Personal information
- Full name: Sean Andrew Nowak
- Born: 6 January 1987 (age 39) Pretoria, Transvaal, South Africa
- Batting: Right-handed
- Bowling: Right-arm fast
- Role: Bowler

Domestic team information
- 2008–2015: Northerns
- 2009: Titans
- First-class debut: 2 October 2008 Northerns v Free State
- Last First-class: 24 February 2014 Northerns v Free State
- List A debut: 19 October 2008 Northerns v Borders
- Last List A: 18 January 2015 Northerns v Griqualand West

Career statistics
| Competition | FC | LA | T20 |
| Matches | 25 | 24 | 3 |
| Runs scored | 185 | 23 | 20 |
| Batting average | 11.56 | 7.66 | - |
| 100s/50s | 0/0 | 0/0 | 0/0 |
| Top score | 20 | 12* | 14* |
| Balls bowled | 3691 | 895 | 60 |
| Wickets | 75 | 29 | 1 |
| Bowling average | 29.26 | 26.65 | 81.00 |
| 5 wickets in innings | 1 | 0 | 0 |
| 10 wickets in match | 0 | 0 | 0 |
| Best bowling | 5/32 | 4/35 | 1/33 |
| Catches/stumpings | 5/0 | 2/0 | 0/0 |
- Source: ESPNcricinfo, 13 November 2017

= Sean Nowak =

South African cricketer (born 1987)

Sean Andrew Nowak (born 6 January 1987) is a South African cricketer. He is a right-handed batsman and a right-arm fast bowler who played for Northerns between 2008 and 2015. He was born in Pretoria.

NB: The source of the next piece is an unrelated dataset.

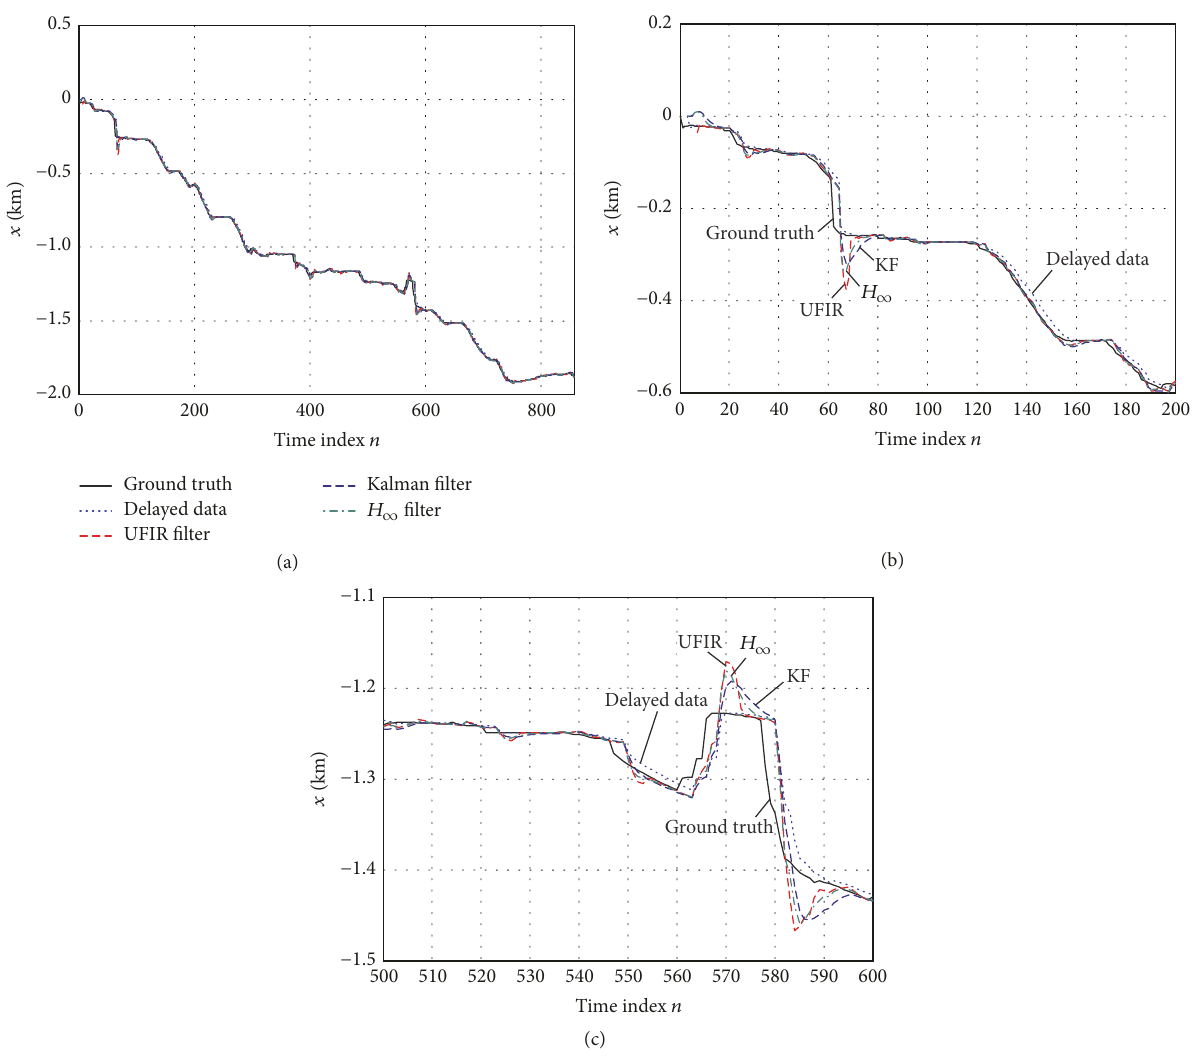
Figure 5: Tracking in the east direction 𝑥 , 𝑚 for 𝑘 = 3 with UFIR filter ( 𝑁 opt = 5 ), KF, and 𝐻 ∞ filter ( 𝜃 = 3.3 × 10 −4 ): (a) full time scale, (b) 0 ⩽ 𝑛 ⩽ 200 , and (c) 500 ⩽ 𝑛 ⩽ 600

Nowak made his first-class debut for Northerns against Free State in October 2008. Other teams he has played for include the Titans, Gloucestershire 2nd XI, Hampshire 2nd XI and Sussex 2nd XI (UK), along with representing the South African Universities cricket team. His local club was University of Pretoria (Tuks).

Nowak was the Physiotherapist for the Oman National Cricket Team and is currently working with the Namibian National Cricket Team.